Me parece increíble que un partido como el PP siga consiguiendo el mayor número de votos en España después de tantas tropelías cometidas. Solo necesitó diez días para romper promesas electorales en la pasada legislatura; sus casos de corrupción brotan como geranios en el Jardín del Edén; afora a sus vacas sagradas (y no me refiero solo a Rita Barberá) y tiene complejo de barco de Chanquete, pues de ahí nadie se mueve, siendo el número de dimisiones anecdótico pese a la gran cantidad de pufos y corruptelas descubiertos; sus recortes en Educación o Sanidad han sido vergonzosamente sonados e incluso en muchos aspectos han hecho parecer (me reitero en lo de parecer) buen presidente a José Luis Rodríguez Zapatero. Ver para creer.

Y ahora el PSOE, rival histórico de la formación azul, allana el camino a la reelección de Rajoy con su sonadísima abstención. Parece que, inevitablemente, nos toca otra legislatura siendo gobernados por el partido de la gaviota, que bien a gusto se ha cagado en la cabeza de la mayor parte de los españoles.

¿De verdad es tan sumamente difícil presentar una alternativa al Partido Popular, visto lo visto? ¿Una alternativa con propuestas creíbles, factibles y lo suficientemente coherentes cómo para convencer a una población generalmente descontenta con la política? Pues sí, parece ser que sí, que es difícil de cojones. Muchos hablan de que la gente teme al cambio, de que los viejos votan a los de siempre para asegurar cobrar sus pensiones y, en definitiva, culpan al resto del electorado de lo mal que va todo.

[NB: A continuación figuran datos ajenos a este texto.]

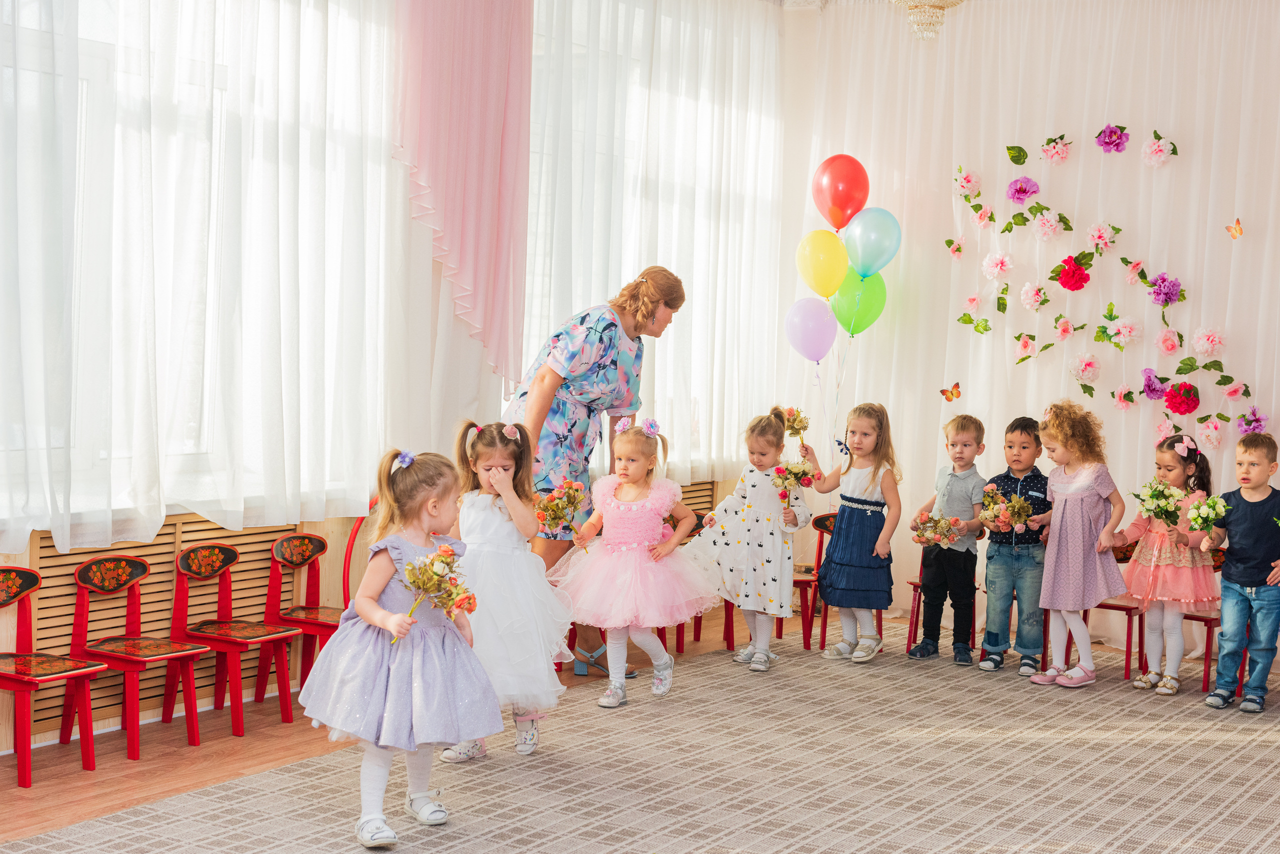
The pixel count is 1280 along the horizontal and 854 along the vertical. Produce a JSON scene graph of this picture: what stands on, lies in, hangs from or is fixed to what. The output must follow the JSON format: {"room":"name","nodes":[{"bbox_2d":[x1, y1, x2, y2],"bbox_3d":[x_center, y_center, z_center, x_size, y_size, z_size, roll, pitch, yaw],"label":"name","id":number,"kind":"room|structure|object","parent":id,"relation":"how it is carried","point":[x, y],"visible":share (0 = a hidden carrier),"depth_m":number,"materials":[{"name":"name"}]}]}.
{"room":"classroom","nodes":[
{"label":"classroom","id":0,"kind":"room"},
{"bbox_2d":[0,0,797,755],"bbox_3d":[-1.848,-0.614,6.420,0.202,3.330,9.288,3,3,31],"label":"window wall","id":1,"kind":"structure","parent":0,"point":[336,534],"depth_m":7.83,"materials":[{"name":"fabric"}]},
{"bbox_2d":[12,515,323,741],"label":"radiator cover","id":2,"kind":"object","parent":1,"relation":"attached to","point":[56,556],"visible":0.5,"depth_m":6.80,"materials":[{"name":"brown wood"}]},
{"bbox_2d":[0,0,405,512],"bbox_3d":[-1.748,-0.783,6.537,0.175,2.079,2.633,3,3,31],"label":"window","id":3,"kind":"structure","parent":1,"relation":"in","point":[83,95],"depth_m":6.51,"materials":[{"name":"white glass"}]},
{"bbox_2d":[0,0,439,556],"bbox_3d":[-1.602,-0.909,6.395,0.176,2.483,3.096,3,3,31],"label":"sheer curtain","id":4,"kind":"object","parent":1,"relation":"attached to","point":[73,48],"visible":0.88,"depth_m":6.62,"materials":[{"name":"white fabric"}]},
{"bbox_2d":[395,0,533,392],"bbox_3d":[-0.703,-1.146,7.879,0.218,2.068,0.885,3,3,31],"label":"pink curtain","id":5,"kind":"object","parent":1,"relation":"attached to","point":[469,195],"visible":0.95,"depth_m":7.91,"materials":[{"name":"pink fabric"}]},
{"bbox_2d":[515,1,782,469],"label":"window","id":6,"kind":"structure","parent":1,"relation":"in","point":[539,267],"depth_m":9.25,"materials":[{"name":"white glass"}]},
{"bbox_2d":[512,0,788,481],"bbox_3d":[0.081,-0.915,9.091,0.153,2.621,2.393,3,3,31],"label":"sheer curtain","id":7,"kind":"object","parent":1,"relation":"attached to","point":[652,33],"visible":0.57,"depth_m":9.03,"materials":[{"name":"white fabric"}]},
{"bbox_2d":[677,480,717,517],"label":"radiator cover","id":8,"kind":"object","parent":1,"relation":"attached to","point":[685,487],"visible":0.19,"depth_m":9.86,"materials":[{"name":"brown wood"}]},
{"bbox_2d":[0,617,1279,853],"bbox_3d":[0.676,1.236,4.519,5.613,0.113,8.086,3,3,31],"label":"floor","id":9,"kind":"structure","parent":0,"point":[1216,748],"depth_m":6.15,"materials":[{"name":"beige carpet"}]},
{"bbox_2d":[0,560,109,786],"bbox_3d":[-1.913,0.752,6.041,0.402,0.628,0.377,3,3,31],"label":"red chair","id":10,"kind":"object","parent":9,"relation":"on","point":[31,576],"visible":0.99,"depth_m":6.10,"materials":[{"name":"red wood"}]},
{"bbox_2d":[67,549,209,759],"bbox_3d":[-1.646,0.739,6.451,0.395,0.614,0.376,3,3,31],"label":"red chair","id":11,"kind":"object","parent":9,"relation":"on","point":[136,564],"visible":0.97,"depth_m":6.47,"materials":[{"name":"red wood"}]},
{"bbox_2d":[169,539,299,738],"bbox_3d":[-1.410,0.727,6.834,0.396,0.621,0.358,3,3,31],"label":"red chair","id":12,"kind":"object","parent":9,"relation":"on","point":[179,561],"visible":0.98,"depth_m":6.84,"materials":[{"name":"red wood"}]},
{"bbox_2d":[264,531,345,705],"bbox_3d":[-1.134,0.720,7.209,0.397,0.622,0.388,3,3,31],"label":"red chair","id":13,"kind":"object","parent":9,"relation":"on","point":[296,539],"visible":0.69,"depth_m":7.23,"materials":[{"name":"red wood"}]},
{"bbox_2d":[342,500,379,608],"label":"red chair","id":14,"kind":"object","parent":9,"relation":"on","point":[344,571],"visible":0.22,"depth_m":7.38,"materials":[{"name":"red wood"}]},
{"bbox_2d":[297,439,496,849],"bbox_3d":[-0.640,0.595,5.277,0.497,1.022,0.506,-1,4,-43],"label":"girl","id":15,"kind":"object","parent":9,"relation":"on","point":[392,673],"visible":0.93,"depth_m":5.18},
{"bbox_2d":[394,544,478,640],"bbox_3d":[-0.571,0.484,5.475,0.241,0.274,0.244,1,3,-20],"label":"bouquet","id":16,"kind":"object","parent":15,"relation":"in","point":[437,556],"visible":0.93,"depth_m":5.47,"materials":[{"name":"plant"}]},
{"bbox_2d":[430,419,579,763],"bbox_3d":[-0.463,0.541,6.292,0.495,1.055,0.509,1,3,-7],"label":"girl","id":17,"kind":"object","parent":9,"relation":"on","point":[487,449],"visible":0.77,"depth_m":6.19},
{"bbox_2d":[533,479,589,548],"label":"bouquet","id":18,"kind":"object","parent":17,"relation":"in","point":[569,487],"visible":0.96,"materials":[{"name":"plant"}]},
{"bbox_2d":[498,264,686,680],"bbox_3d":[-0.234,0.207,7.778,0.644,1.576,0.835,3,3,31],"label":"woman","id":19,"kind":"object","parent":9,"relation":"on","point":[557,382],"visible":0.63,"depth_m":7.53},
{"bbox_2d":[547,415,718,711],"bbox_3d":[-0.021,0.530,7.367,0.580,1.044,0.580,3,3,31],"label":"girl","id":20,"kind":"object","parent":9,"relation":"on","point":[660,526],"visible":0.97,"depth_m":7.27},
{"bbox_2d":[684,406,809,670],"bbox_3d":[0.478,0.494,8.366,0.472,1.058,0.474,3,3,31],"label":"girl","id":21,"kind":"object","parent":9,"relation":"on","point":[732,544],"visible":0.88,"depth_m":8.23},
{"bbox_2d":[778,405,810,441],"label":"bouquet","id":22,"kind":"object","parent":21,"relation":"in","point":[797,417],"visible":0.92,"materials":[{"name":"plant"}]},
{"bbox_2d":[771,459,819,507],"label":"bouquet","id":23,"kind":"object","parent":21,"relation":"in","point":[787,469],"visible":0.94,"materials":[{"name":"plant"}]},
{"bbox_2d":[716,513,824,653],"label":"red chair","id":24,"kind":"object","parent":9,"relation":"on","point":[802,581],"visible":0.39,"depth_m":8.98,"materials":[{"name":"red wood"}]},
{"bbox_2d":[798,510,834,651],"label":"red chair","id":25,"kind":"object","parent":9,"relation":"on","point":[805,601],"visible":0.37,"depth_m":9.05,"materials":[{"name":"red wood"}]},
{"bbox_2d":[799,402,902,662],"bbox_3d":[0.940,0.476,8.633,0.393,1.076,0.413,3,3,31],"label":"girl","id":26,"kind":"object","parent":9,"relation":"on","point":[872,474],"visible":0.98,"depth_m":8.54},
{"bbox_2d":[904,550,976,656],"bbox_3d":[1.449,0.740,8.952,0.360,0.638,0.444,3,3,31],"label":"red chair","id":27,"kind":"object","parent":9,"relation":"on","point":[913,584],"visible":0.31,"depth_m":8.93,"materials":[{"name":"red wood"}]},
{"bbox_2d":[908,414,989,665],"bbox_3d":[1.418,0.507,8.770,0.325,1.087,0.361,3,3,31],"label":"boy","id":28,"kind":"object","parent":9,"relation":"on","point":[958,554],"visible":0.99,"depth_m":8.68},
{"bbox_2d":[909,511,964,548],"bbox_3d":[1.331,0.476,8.786,0.270,0.169,0.243,3,3,31],"label":"bouquet","id":29,"kind":"object","parent":28,"relation":"in","point":[920,541],"visible":0.96,"depth_m":8.77,"materials":[{"name":"plant"}]},
{"bbox_2d":[979,414,1052,675],"bbox_3d":[1.694,0.522,8.618,0.339,1.089,0.383,3,3,31],"label":"boy","id":30,"kind":"object","parent":9,"relation":"on","point":[1030,439],"visible":0.89,"depth_m":8.51},
{"bbox_2d":[977,484,1034,531],"bbox_3d":[1.608,0.374,8.638,0.292,0.204,0.254,3,3,31],"label":"bouquet","id":31,"kind":"object","parent":30,"relation":"in","point":[1020,504],"visible":0.95,"depth_m":8.63,"materials":[{"name":"plant"}]},
{"bbox_2d":[1026,399,1128,688],"bbox_3d":[1.838,0.500,8.215,0.419,1.167,0.399,0,3,-30],"label":"child","id":32,"kind":"object","parent":9,"relation":"on","point":[1083,474],"visible":0.97,"depth_m":8.13},
{"bbox_2d":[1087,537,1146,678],"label":"red chair","id":33,"kind":"object","parent":9,"relation":"on","point":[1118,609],"visible":0.41,"depth_m":8.56,"materials":[{"name":"red wood"}]},
{"bbox_2d":[1110,434,1216,696],"bbox_3d":[2.228,0.591,8.212,0.405,1.040,0.458,3,3,31],"label":"child","id":34,"kind":"object","parent":9,"relation":"on","point":[1153,561],"visible":0.82,"depth_m":8.11},
{"bbox_2d":[1132,480,1189,529],"bbox_3d":[2.184,0.346,8.205,0.270,0.233,0.250,3,3,31],"label":"bouquet","id":35,"kind":"object","parent":34,"relation":"in","point":[1158,506],"visible":0.97,"depth_m":8.18,"materials":[{"name":"white plant"}]},
{"bbox_2d":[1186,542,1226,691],"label":"red chair","id":36,"kind":"object","parent":9,"relation":"on","point":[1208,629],"visible":0.34,"depth_m":8.27,"materials":[{"name":"red"}]},
{"bbox_2d":[1201,431,1279,714],"bbox_3d":[2.528,0.596,7.899,0.411,1.057,0.456,4,4,43],"label":"boy","id":37,"kind":"object","parent":9,"relation":"on","point":[1231,526],"visible":0.99,"depth_m":7.82},
{"bbox_2d":[1184,492,1227,534],"bbox_3d":[2.308,0.377,7.963,0.203,0.213,0.235,3,3,31],"label":"bouquet","id":38,"kind":"object","parent":37,"relation":"in","point":[1191,516],"visible":0.95,"depth_m":7.94,"materials":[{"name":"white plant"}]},
{"bbox_2d":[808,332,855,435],"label":"balloon strings","id":39,"kind":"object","parent":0,"point":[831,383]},
{"bbox_2d":[784,297,837,361],"bbox_3d":[0.852,-0.474,9.733,0.281,0.339,0.118,3,3,31],"label":"purple balloon","id":40,"kind":"object","parent":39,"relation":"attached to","point":[820,345],"visible":0.99,"depth_m":9.72,"materials":[{"name":"purple rubber"}]},
{"bbox_2d":[795,228,848,299],"bbox_3d":[0.904,-0.798,9.694,0.295,0.362,0.143,3,3,31],"label":"yellow balloon","id":41,"kind":"object","parent":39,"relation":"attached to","point":[820,265],"visible":0.99,"depth_m":9.67,"materials":[{"name":"yellow rubber"}]},
{"bbox_2d":[811,154,869,231],"bbox_3d":[1.028,-1.188,10.037,0.341,0.436,0.157,3,3,31],"label":"red balloon","id":42,"kind":"object","parent":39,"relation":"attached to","point":[835,203],"visible":0.98,"depth_m":10.00,"materials":[{"name":"red rubber"}]},
{"bbox_2d":[828,270,887,336],"bbox_3d":[1.085,-0.605,9.823,0.277,0.351,0.161,3,3,31],"label":"green balloon","id":43,"kind":"object","parent":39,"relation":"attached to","point":[877,307],"visible":0.82,"depth_m":9.80,"materials":[{"name":"green rubber"}]},
{"bbox_2d":[843,207,901,279],"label":"blue balloon","id":44,"kind":"object","parent":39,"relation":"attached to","point":[862,257],"visible":0.97,"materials":[{"name":"blue rubber"}]},
{"bbox_2d":[787,0,1279,660],"bbox_3d":[2.811,-0.554,8.809,4.648,3.280,0.200,3,3,31],"label":"back wall","id":45,"kind":"structure","parent":0,"point":[1138,232],"depth_m":9.27,"materials":[{"name":"white fabric"}]},
{"bbox_2d":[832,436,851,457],"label":"butterfly decoration","id":46,"kind":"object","parent":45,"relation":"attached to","point":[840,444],"visible":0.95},
{"bbox_2d":[939,382,961,401],"bbox_3d":[1.497,-0.163,9.436,0.082,0.089,0.054,3,3,31],"label":"butterfly decoration","id":47,"kind":"object","parent":45,"relation":"attached to","point":[943,392],"visible":0.98,"depth_m":9.43,"materials":[{"name":"orange paper"}]},
{"bbox_2d":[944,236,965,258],"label":"paper flower","id":48,"kind":"object","parent":45,"relation":"attached to","point":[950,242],"visible":0.97,"depth_m":9.55,"materials":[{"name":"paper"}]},
{"bbox_2d":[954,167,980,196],"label":"flower","id":49,"kind":"object","parent":45,"relation":"attached to","point":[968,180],"visible":0.98,"depth_m":9.59,"materials":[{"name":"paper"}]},
{"bbox_2d":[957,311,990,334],"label":"artificial leaves","id":50,"kind":"object","parent":45,"relation":"attached to","point":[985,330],"visible":0.97,"depth_m":9.60,"materials":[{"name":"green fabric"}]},
{"bbox_2d":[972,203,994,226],"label":"paper flower","id":51,"kind":"object","parent":45,"relation":"attached to","point":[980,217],"visible":0.97,"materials":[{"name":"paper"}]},
{"bbox_2d":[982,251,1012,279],"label":"paper flower","id":52,"kind":"object","parent":45,"relation":"attached to","point":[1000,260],"visible":0.97,"depth_m":9.37,"materials":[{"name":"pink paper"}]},
{"bbox_2d":[1005,144,1027,163],"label":"leaf","id":53,"kind":"object","parent":45,"relation":"attached to","point":[1015,160],"visible":0.98,"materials":[{"name":"green"}]},
{"bbox_2d":[1006,176,1040,204],"bbox_3d":[1.848,-1.140,9.435,0.152,0.135,0.148,3,3,31],"label":"paper flower","id":54,"kind":"object","parent":45,"relation":"attached to","point":[1015,190],"visible":0.98,"depth_m":9.40,"materials":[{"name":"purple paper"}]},
{"bbox_2d":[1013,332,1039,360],"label":"paper flower","id":55,"kind":"object","parent":45,"relation":"attached to","point":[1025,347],"visible":0.96,"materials":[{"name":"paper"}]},
{"bbox_2d":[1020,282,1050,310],"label":"paper flower","id":56,"kind":"object","parent":45,"relation":"attached to","point":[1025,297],"visible":0.98,"depth_m":9.22,"materials":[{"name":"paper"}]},
{"bbox_2d":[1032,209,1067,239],"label":"paper flower","id":57,"kind":"object","parent":45,"relation":"attached to","point":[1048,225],"visible":0.97,"depth_m":9.20,"materials":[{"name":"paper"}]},
{"bbox_2d":[1040,133,1073,164],"bbox_3d":[1.971,-1.315,9.296,0.151,0.144,0.121,3,3,31],"label":"paper flower","id":58,"kind":"object","parent":45,"relation":"attached to","point":[1053,148],"visible":0.97,"depth_m":9.28,"materials":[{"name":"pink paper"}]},
{"bbox_2d":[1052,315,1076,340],"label":"paper flower","id":59,"kind":"object","parent":45,"relation":"attached to","point":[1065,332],"visible":0.96,"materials":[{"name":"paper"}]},
{"bbox_2d":[1051,254,1092,291],"bbox_3d":[2.031,-0.718,9.196,0.171,0.165,0.167,3,3,31],"label":"paper flower","id":60,"kind":"object","parent":45,"relation":"attached to","point":[1068,272],"visible":0.98,"depth_m":9.15,"materials":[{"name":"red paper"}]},
{"bbox_2d":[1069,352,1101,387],"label":"paper flower","id":61,"kind":"object","parent":45,"relation":"attached to","point":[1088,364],"visible":0.98,"depth_m":9.18,"materials":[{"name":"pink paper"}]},
{"bbox_2d":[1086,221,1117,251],"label":"paper flower","id":62,"kind":"object","parent":45,"relation":"attached to","point":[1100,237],"visible":0.98,"depth_m":9.03,"materials":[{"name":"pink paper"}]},
{"bbox_2d":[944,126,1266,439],"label":"flower garland","id":63,"kind":"object","parent":45,"relation":"attached to","point":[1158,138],"visible":0.98,"depth_m":9.11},
{"bbox_2d":[1095,123,1128,153],"bbox_3d":[2.231,-1.357,9.246,0.152,0.133,0.149,3,3,31],"label":"paper flower","id":64,"kind":"object","parent":45,"relation":"attached to","point":[1105,143],"visible":0.98,"depth_m":9.22,"materials":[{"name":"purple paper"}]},
{"bbox_2d":[1095,311,1139,350],"bbox_3d":[2.209,-0.438,9.027,0.223,0.203,0.191,3,3,31],"label":"flower","id":65,"kind":"object","parent":45,"relation":"attached to","point":[1120,330],"visible":0.98,"depth_m":8.99,"materials":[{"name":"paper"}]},
{"bbox_2d":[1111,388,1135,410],"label":"paper flower","id":66,"kind":"object","parent":45,"relation":"attached to","point":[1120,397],"visible":0.97,"depth_m":9.11,"materials":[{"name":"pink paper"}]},
{"bbox_2d":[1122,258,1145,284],"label":"paper flower","id":67,"kind":"object","parent":45,"relation":"attached to","point":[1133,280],"visible":0.96,"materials":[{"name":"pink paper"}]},
{"bbox_2d":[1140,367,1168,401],"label":"flower","id":68,"kind":"object","parent":45,"relation":"attached to","point":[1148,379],"visible":0.95,"depth_m":8.85,"materials":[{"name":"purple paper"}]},
{"bbox_2d":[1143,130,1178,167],"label":"paper flower","id":69,"kind":"object","parent":45,"relation":"attached to","point":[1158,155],"visible":0.98,"depth_m":9.07,"materials":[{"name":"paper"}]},
{"bbox_2d":[1148,273,1182,307],"bbox_3d":[2.394,-0.621,8.940,0.152,0.154,0.164,3,3,31],"label":"flower","id":70,"kind":"object","parent":45,"relation":"attached to","point":[1156,292],"visible":0.97,"depth_m":8.90,"materials":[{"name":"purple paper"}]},
{"bbox_2d":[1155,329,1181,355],"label":"paper flower","id":71,"kind":"object","parent":45,"relation":"attached to","point":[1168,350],"visible":0.95,"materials":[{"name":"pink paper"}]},
{"bbox_2d":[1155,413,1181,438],"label":"paper flower","id":72,"kind":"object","parent":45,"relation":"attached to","point":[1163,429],"visible":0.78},
{"bbox_2d":[1163,381,1200,416],"bbox_3d":[2.452,-0.123,8.860,0.175,0.159,0.170,3,3,31],"label":"paper flower","id":73,"kind":"object","parent":45,"relation":"attached to","point":[1176,407],"visible":0.97,"depth_m":8.82,"materials":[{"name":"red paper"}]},
{"bbox_2d":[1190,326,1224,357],"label":"paper flower","id":74,"kind":"object","parent":45,"relation":"attached to","point":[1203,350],"visible":0.97,"depth_m":8.73,"materials":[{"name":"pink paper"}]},
{"bbox_2d":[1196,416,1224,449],"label":"paper flower","id":75,"kind":"object","parent":45,"relation":"attached to","point":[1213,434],"visible":0.97,"depth_m":8.85,"materials":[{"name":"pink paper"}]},
{"bbox_2d":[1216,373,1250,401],"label":"paper flower","id":76,"kind":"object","parent":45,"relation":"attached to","point":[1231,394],"visible":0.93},
{"bbox_2d":[1226,217,1243,239],"bbox_3d":[2.598,-0.862,8.559,0.052,0.097,0.110,1,2,-13],"label":"butterfly decoration","id":77,"kind":"object","parent":45,"relation":"attached to","point":[1238,222],"visible":0.98,"depth_m":8.55,"materials":[{"name":"orange paper"}]},
{"bbox_2d":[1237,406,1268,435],"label":"flower","id":78,"kind":"object","parent":45,"relation":"attached to","point":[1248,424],"visible":0.94,"depth_m":8.88,"materials":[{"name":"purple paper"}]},
{"label":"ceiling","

Yo, desde mi carencia de fe en la política, pienso que ningún partido ha sabido acercarse al elector lo suficiente como para hacerle pensar que todo va a cambiar a mejor, al menos de forma mayoritaria. Algunos saben vender humo mejor que otros, todo hay que decirlo, pero no han logrado que el suficiente número de peces caigan en las redes de la mayoría absoluta.

Lamentablemente, todo seguirá igual y estaremos a merced de políticos más preocupados en el poder que pueden ostentar, o hacer acrecentar, que en el bienestar que nos pueden otorgar. Que algunos dirán que el partido tal es la solución, el cambio, lo que los españoles de a pie necesitamos. Yo sigo pensando que esa alternativa, visto el percal actual, no existe o al menos no sabe hacerse ver, siendo el poder de convicción el mismo que el de un par de pedos en un certamen de sonetos.

¿Que si me gustaría creer en la política? No puedo responder que no. A través de las redes sociales es sencillo ver encomiables labores de cyber-voluntariado, sorprendiéndome el nivel de compromiso de algunos individuos con la formación política a la que piensan votar. Actúan como defensores acérrimos y atacan a todo detractor o emisor de una crítica, por constructiva y sensata que sea. A mí, desde mi escepticismo, me parece un tanto llamativo. Sobre todo cuando cuestionan la objetividad de todo aquel que contradiga sus ideas, estando la imparcialidad propia tan ausente como el flamenco en un disco de los Red Hot Chili Peppers. 

¿Podemos soñar, imaginar o desear un futuro mejor? Sí, desde luego. Pero qué difícil nos lo están poniendo, madre mía.